◆ **PROVIDED TEXT**

--------

According to Matthew Scully, who worked with him for five years, [Michael J.] Gerson did not come up with the language that made him famous. "Few lines of note were written by Mike," Scully says, "and none at all that come to mind from the post-9/11 addresses -- not even 'axis of evil.' "What? You mean Bush isn't speaking his own words... and his ghost is now under fire for himself having a ghost? And the ghostwriter's ghostwriter is feeling sad and lonely?
"The narrative that Mike Gerson presented to the world is a story of extravagant falsehood," Scully writes. "He has been held up for us in six years' worth of coddling profiles as the great, inspiring, and idealistic exception of the Bush White House. In reality, Mike's conduct is just the most familiar and depressing of Washington stories -- a history of self-seeking and media manipulation that is only more distasteful for being cast in such lofty terms."Way to improve your reputation. And thanks for the writing sample! We'll keep it on file in case we create a slot for Director of Adjectives.
Scully recounts the story of the "axis of evil" phrase, which Bush used in his 2002 State of the Union to describe Iraq, Iran and North Korea. Scully notes that colleague David Frum originally came up with "axis of hatred," as reported before. Scully says he suggested changing it to "evil." He does not cite any examples of Gerson explicitly claiming the phrase as his own, pointing instead to news accounts attributing it to him that have gone uncorrected.Evil has gnawed at him for years. Not actual evil, just the word "evil." He blurted it out 5 years ago. Why doesn't anyone know? Why doesn't anyone care?!!! I am the writer! See me! Feel me! They said "hatred," but I -- I! -- knew it should be "evil"! Evil! EEEEEEVILLLLLL! Ah ha ha ha ha.

--------

◆ **RECORDS SHOWN**
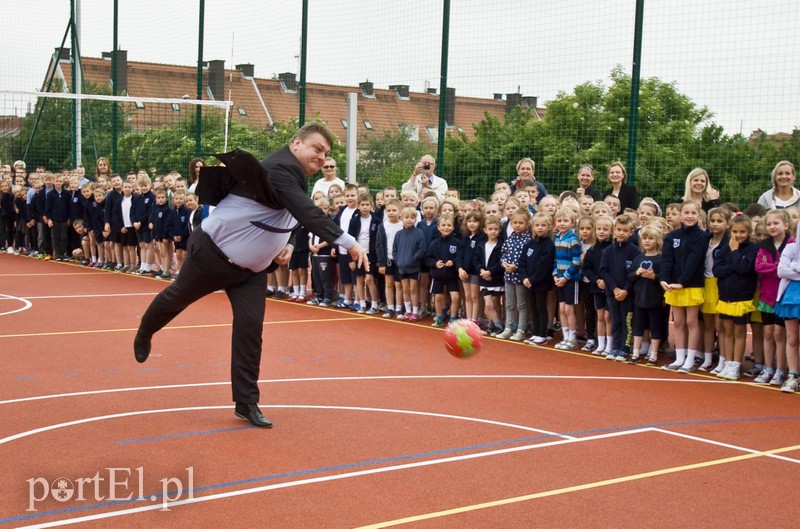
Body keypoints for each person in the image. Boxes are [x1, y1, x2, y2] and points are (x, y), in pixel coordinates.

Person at [133, 123, 368, 428]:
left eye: (326, 153)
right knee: (176, 298)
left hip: (252, 271)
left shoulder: (293, 176)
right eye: (317, 149)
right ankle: (145, 331)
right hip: (213, 257)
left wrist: (289, 242)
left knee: (250, 330)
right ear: (296, 144)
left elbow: (290, 216)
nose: (322, 157)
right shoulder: (281, 168)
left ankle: (246, 403)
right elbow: (304, 211)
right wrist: (348, 243)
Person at [660, 201, 709, 372]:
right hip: (673, 285)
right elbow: (666, 259)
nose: (689, 216)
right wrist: (663, 279)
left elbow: (694, 262)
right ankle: (679, 358)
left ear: (698, 215)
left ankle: (690, 358)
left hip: (691, 285)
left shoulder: (702, 237)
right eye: (686, 212)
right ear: (681, 215)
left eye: (693, 213)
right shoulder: (672, 236)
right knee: (678, 321)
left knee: (691, 321)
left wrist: (682, 282)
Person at [753, 209, 793, 385]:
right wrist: (778, 267)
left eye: (775, 223)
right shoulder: (764, 245)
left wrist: (775, 266)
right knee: (768, 333)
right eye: (769, 224)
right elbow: (759, 267)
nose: (772, 227)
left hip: (784, 296)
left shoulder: (792, 244)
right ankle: (768, 368)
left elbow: (790, 269)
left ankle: (780, 370)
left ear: (785, 225)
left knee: (780, 333)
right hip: (767, 296)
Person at [600, 214, 639, 360]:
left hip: (628, 294)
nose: (621, 233)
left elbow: (634, 273)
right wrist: (615, 288)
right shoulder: (607, 251)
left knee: (627, 321)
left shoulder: (635, 251)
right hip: (612, 293)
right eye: (618, 230)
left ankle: (625, 348)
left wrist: (625, 290)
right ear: (614, 231)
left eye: (625, 230)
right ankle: (615, 347)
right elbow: (604, 271)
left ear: (631, 232)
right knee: (615, 320)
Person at [520, 211, 555, 345]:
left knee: (541, 308)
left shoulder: (549, 245)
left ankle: (542, 334)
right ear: (533, 227)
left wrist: (533, 280)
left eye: (543, 225)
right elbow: (522, 262)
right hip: (528, 282)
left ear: (549, 227)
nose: (540, 228)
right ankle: (535, 333)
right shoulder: (529, 244)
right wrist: (525, 278)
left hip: (541, 283)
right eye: (537, 225)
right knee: (532, 308)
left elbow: (544, 265)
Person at [427, 213, 462, 327]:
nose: (446, 227)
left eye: (448, 225)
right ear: (438, 227)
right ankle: (439, 317)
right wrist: (435, 263)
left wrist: (453, 262)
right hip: (437, 275)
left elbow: (460, 257)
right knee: (437, 297)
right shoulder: (434, 243)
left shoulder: (457, 242)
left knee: (455, 297)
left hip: (452, 275)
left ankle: (453, 317)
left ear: (452, 227)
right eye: (443, 225)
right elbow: (428, 258)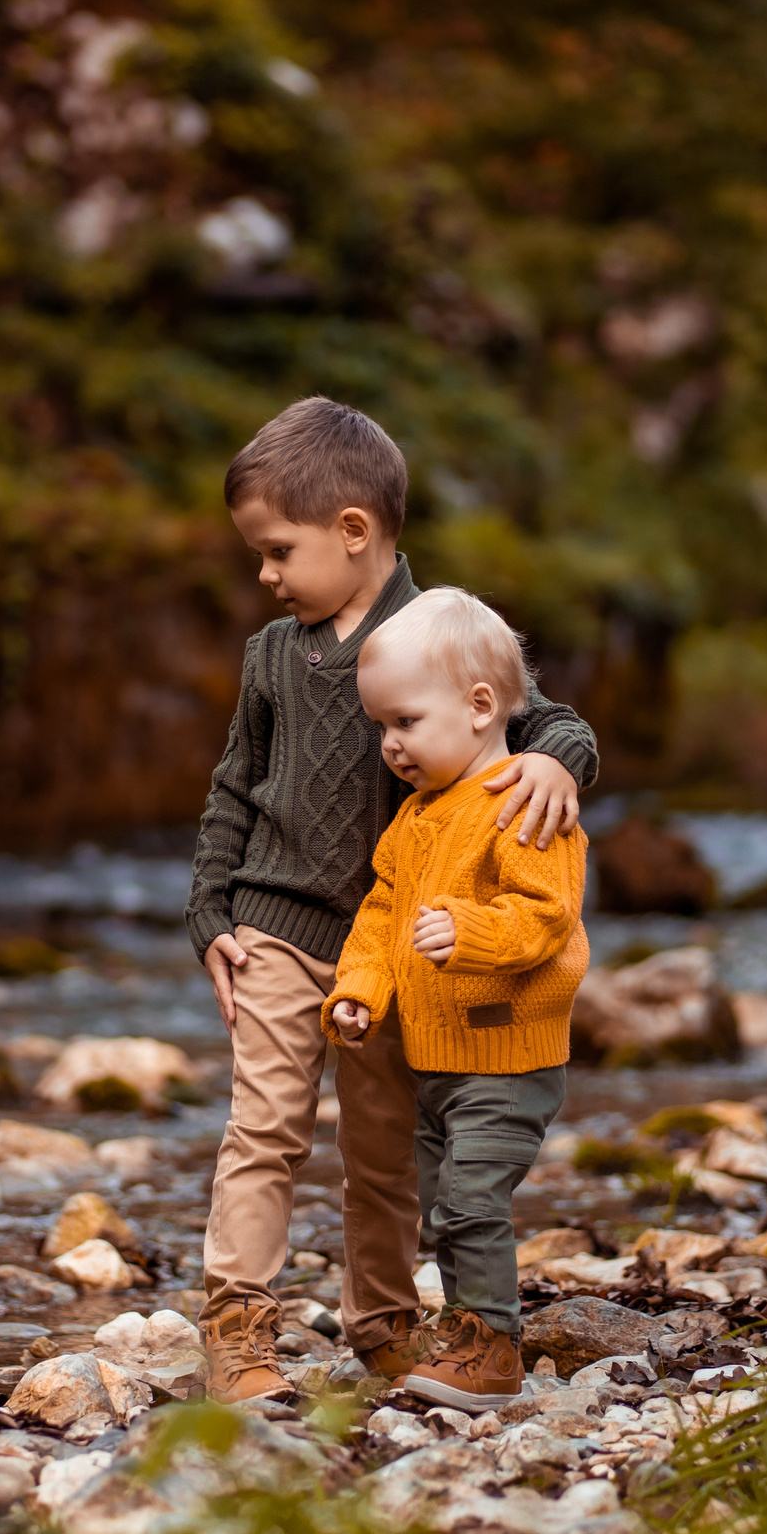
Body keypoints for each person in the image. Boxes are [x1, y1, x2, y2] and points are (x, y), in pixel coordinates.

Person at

--------

◆ **TASKS FOR THIS EXERCISE**
1 > In the post on Gerson's speechwriting, which colleague first came up with "axis of hatred"?
2 > Please quote the post on Gerson's speechwriting between "Scully recounts the" and "ha ha ha ha.", inclusive.

◆ **RESULTS FOR EACH TASK**
1 > David Frum

2 >
Scully recounts the story of the "axis of evil" phrase, which Bush used in his 2002 State of the Union to describe Iraq, Iran and North Korea. Scully notes that colleague David Frum originally came up with "axis of hatred," as reported before. Scully says he suggested changing it to "evil." He does not cite any examples of Gerson explicitly claiming the phrase as his own, pointing instead to news accounts attributing it to him that have gone uncorrected.Evil has gnawed at him for years. Not actual evil, just the word "evil." He blurted it out 5 years ago. Why doesn't anyone know? Why doesn't anyone care?!!! I am the writer! See me! Feel me! They said "hatred," but I -- I! -- knew it should be "evil"! Evil! EEEEEEVILLLLLL! Ah ha ha ha ha.